Inana : N’oublie pas que son révolté n’est pas exactement celui de Camus. Il n’est pas de ces anarchistes qui croient encore à cette « vieille lune » qu’est l’Anarchie (6) et qui ne sont que des bolcheviques (7). Il n’est pas de cette famille. Il est capitaliste antilibéral et libertaire ou encore « post anarchiste ». La résistance, pour lui, prend un tout autre sens.

Archie :  Veux-tu dire par là que, 15 ans après, il n’écrirait plus « La Politique du Rebelle », ce rebelle violent et agressif, cet insoumis, mercenaire stipendié, cette véritable « bête de proie » comme il le désignait en nous le présentant au cours de notre dialogue sur notre radio anarchiste ? Son révolté serait-il devenu un « post rebelle » comme ce « post anarchiste » qu’il prétend être ?

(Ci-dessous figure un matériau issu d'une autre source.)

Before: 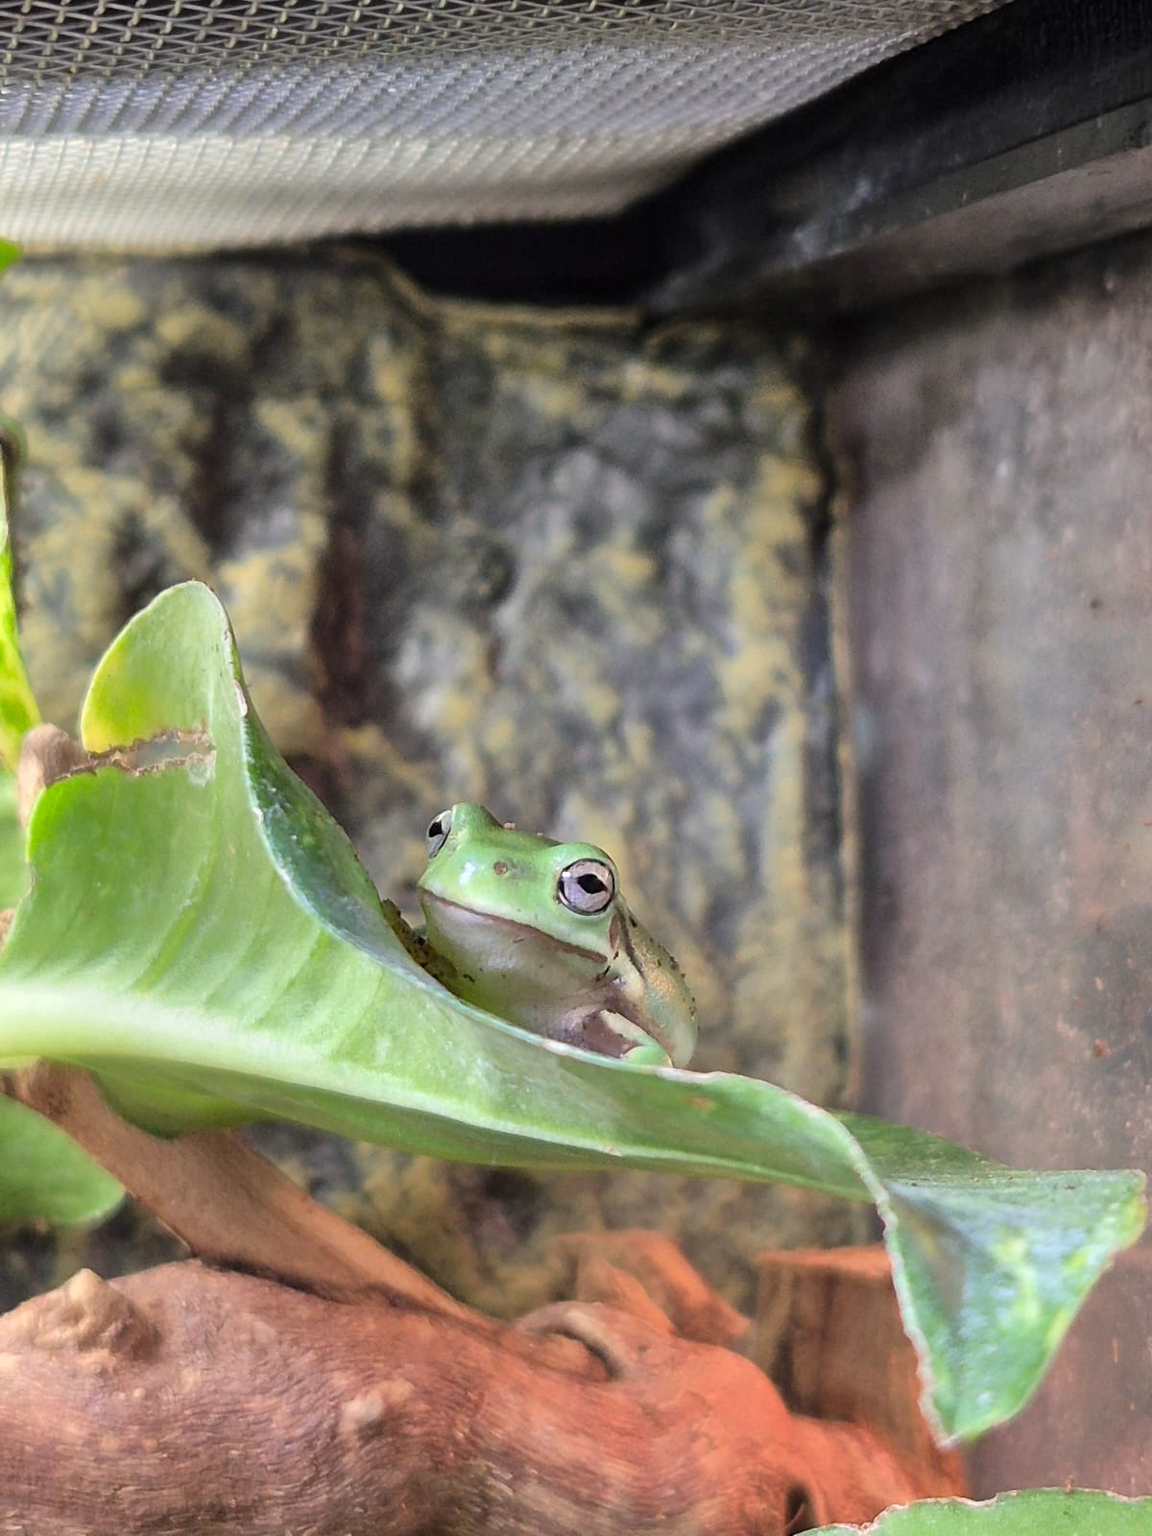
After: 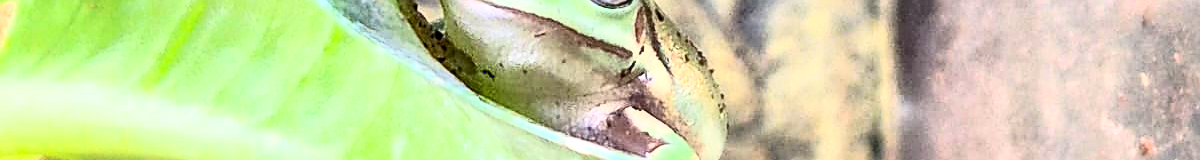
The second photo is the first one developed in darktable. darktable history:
exposure: exposure 0.515 EV, compensate highlight preservation false
filmic rgb: black relative exposure -7.65 EV, white relative exposure 4.56 EV, hardness 3.61, color science v6 (2022)
sharpen: on, module defaults
crop and rotate: top 59.084%, bottom 30.916%
contrast equalizer: octaves 7, y [[0.6 ×6], [0.55 ×6], [0 ×6], [0 ×6], [0 ×6]], mix 0.29
local contrast: highlights 61%, detail 143%, midtone range 0.428
contrast brightness saturation: contrast 0.62, brightness 0.34, saturation 0.14
shadows and highlights: on, module defaults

Inana : Oui, on peut déduire de ce lent glissement vers la résignation du rebelle, que le « post anar » est pour des petites « révolutions », des bouleversements « moléculaires ».(8) Un exemple en est la création de son Université populaire. Selon lui, le combat, aujourd’hui, doit prendre des formes minimalistes, constructives, au besoin préparées en secret. Il l’a d’ailleurs déjà dit dans un de ses livres : « Je propose une machine de guerre qui, sur le principe du cheval de Troie, entre dans la ville pour y mener son combat de résistance, d’opposition et de vie alternative au monde trivial ».(9)

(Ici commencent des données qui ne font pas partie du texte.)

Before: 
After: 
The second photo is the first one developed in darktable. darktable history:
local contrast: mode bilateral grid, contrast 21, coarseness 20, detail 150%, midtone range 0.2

Archie : Ne crains-tu pas que cette vision minimaliste et dissimulée de la révolte, de la résistance, et le mépris avec lequel il parle d’un « monde trivial » ne conduise le rebelle au renoncement ? Ainsi rentrerait, désabusé et soumis, au Musée, « l’Homme Révolté ».

Inana : Non, car avant le Musée, il y aura pour lui le jardin, ce jardin d’Epicure qu’en tant qu’hédoniste post moderne Michel adore. Et il voyagera car ce jardin sera « hors les murs, non plus sédentaire et géographiquement clos et localisé ». Il disposera de son « jardin nomade, portatif, mobile », qu’il emportera avec lui « partout où » il se trouvera. Divin délice puisque « sans conteste le jardin procède de l’oasis et que l’oasis fournit un concept qui devient le paradis » ! Il sera comme « ces caravaniers » qui, « ayant conduit leurs troupeaux de chameaux…dans la fournaise, trouvent des bénédictions dans ces points d’eau ».(10))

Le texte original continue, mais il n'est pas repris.